La gestione dell’inbound marketing funge in qualche modo da monitor per l’azienda, e mediante strumenti di web analytics è in grado di fornire un’indicazione, più o meno di massima, sul tasso di interessamento che l’azienda è in grado di generare presso il proprio pubblico. Per quanto alcuni segnali siano soggettivamente interpretabili, in alcuni casi, sono un indicatore prezioso per le aziende che operano sul web, e non dovrebbero essere sottovalutate. Cosa che spesso poi accade dato che, in molti casi, una mentalità  “padronale” o accentratrice svilirebbe questo approccio, limitandosi a considerare il fatto che non vogliono “regalare” niente a nessuno. Il punto pero’ è fallace: se è vero che creare contenuti a tema ha un costo, ovviamente, e crearli molto buoni può avere un costo ancora maggiore, si tratta di una forma di investimento che rende al meglio nel medio-lungo periodo, soprattutto canalizzando e targetizzando in modo accurato il funnel di conversione.

Attività  tipiche da svolgere per un buon inbound marketing sono ad esempio la ricerca sui clienti, le analisi di settore, lo studio delle tendenze (Google Trends, ad esempio) unite alla classica documentazione dei requisiti e l’impostazione della strategia del prodotto. Non è raro, comunque, che le tecniche inbound siano analoghe o molto simili a quelle outbound, che possano anche convivere senza problemi e che siano svolte dallo stesso team di lavoro, in alcuni casi.
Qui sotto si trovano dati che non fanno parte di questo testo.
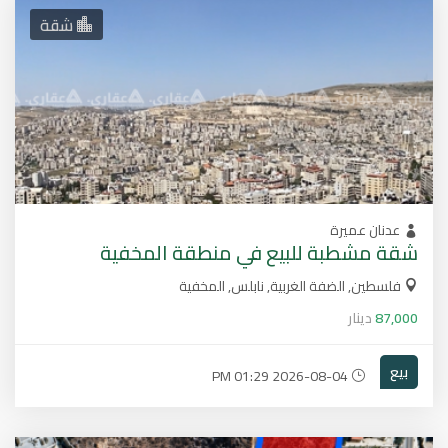
شقة
عدنان عميرة
شقة مشطبة للبيع في منطقة المخفية
فلسطين, الضفة الغربية, نابلس, المخفية
87,000
دينار
بيع
2026-08-04 01:29 PM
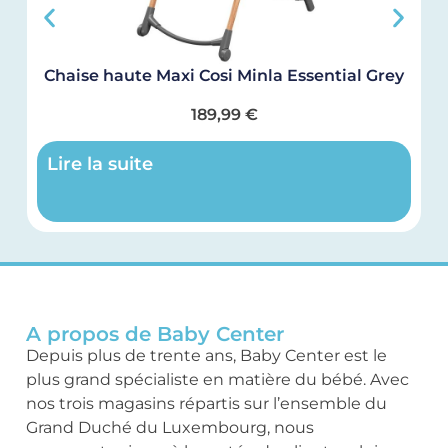
Chaise haute Maxi Cosi Minla Essential Grey
189,99
€
Lire la suite
A propos de Baby Center
Depuis plus de trente ans, Baby Center est le
plus grand spécialiste en matière du bébé. Avec
nos trois magasins répartis sur l’ensemble du
Grand Duché du Luxembourg, nous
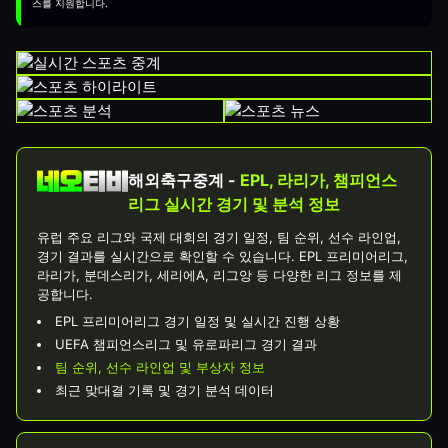
스를 지원합니다.
해외축구중계 -
EPL, 라리가, 챔피언스
리그 실시간 경기 및 분석 정보
유럽 주요 리그와 국제 대회의 경기 일정, 팀 순위, 선수 라인업,
경기 결과를 실시간으로 확인할 수 있습니다. EPL 프리미어리그,
라리가, 분데스리가, 세리에A, 리그앙 등 다양한 리그 정보를 제
공합니다.
EPL 프리미어리그 경기 일정 및 실시간 진행 상황
UEFA 챔피언스리그 및 유로파리그 경기 결과
팀 순위, 선수 라인업 및 부상자 정보
최근 맞대결 기록 및 경기 분석 데이터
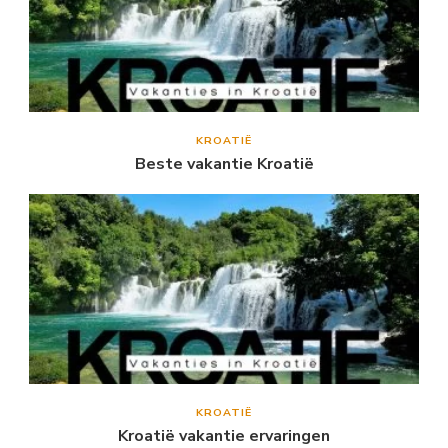
KROATIË
Beste vakantie Kroatië
KROATIË
Kroatië vakantie ervaringen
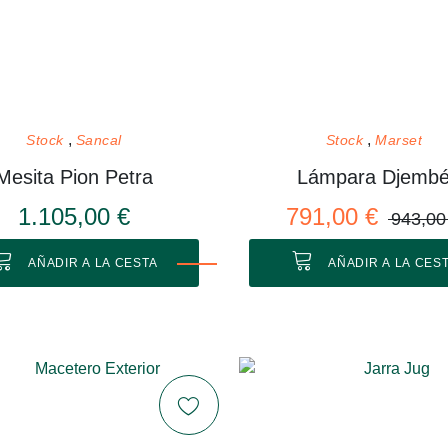
Stock
Sancal
Stock
Marset
Mesita Pion Petra
Lámpara Djemb
1.105,00 €
791,00 €
943,00
AÑADIR A LA CESTA
AÑADIR A LA CES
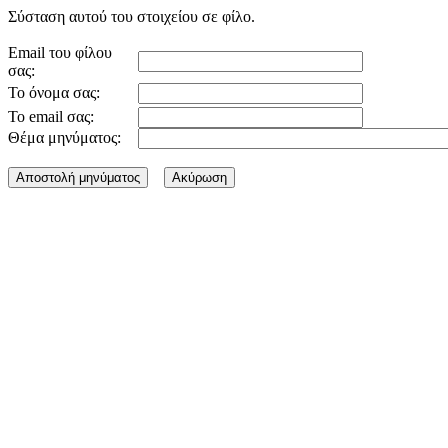
Σύσταση αυτού του στοιχείου σε φίλο.
Email του φίλου
σας:
Το όνομα σας:
Το email σας:
Θέμα μηνύματος:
Il contenuto scritto e pubblicato al fine di generare lead (conversioni, click, acquisti online a seconda dei casi) è spesso un fattore chiave per mettere in atto un marketing inbound di successo. Blog, podcast, video, e-book, infografiche e white paper sono spesso tipici canali di comunicazione in tal senso, alla luce della considerazione: se mi arriva traffico di qualità  nel sito, allora i miei visitatori possono essere considerati, alla lunga, clienti. Per quanto sia diventata un’espressione un po’ abusata, ancora una volta Content is king, insomma.